# TASK DIRECTIONS
If a record contains a picture, skip the picture and transcribe the rest exactly.

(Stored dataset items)
:::::

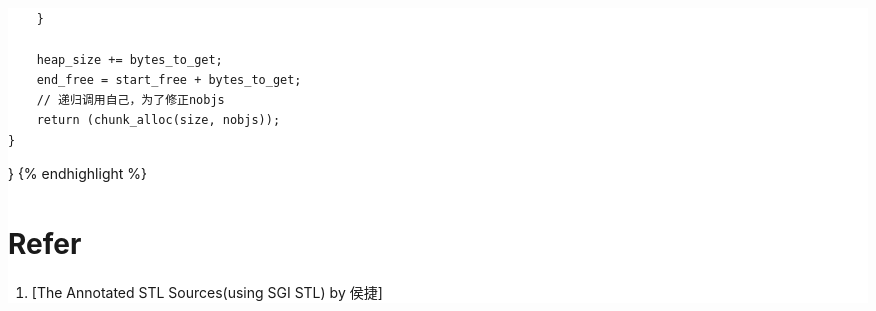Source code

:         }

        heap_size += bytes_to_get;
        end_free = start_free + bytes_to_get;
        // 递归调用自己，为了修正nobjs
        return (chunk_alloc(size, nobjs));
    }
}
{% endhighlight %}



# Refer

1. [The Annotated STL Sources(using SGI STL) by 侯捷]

:::::

# EXERCISE SOLUTION
Source code

:         }

        heap_size += bytes_to_get;
        end_free = start_free + bytes_to_get;
        // 递归调用自己，为了修正nobjs
        return (chunk_alloc(size, nobjs));
    }
}
{% endhighlight %}



# Refer

1. [The Annotated STL Sources(using SGI STL) by 侯捷]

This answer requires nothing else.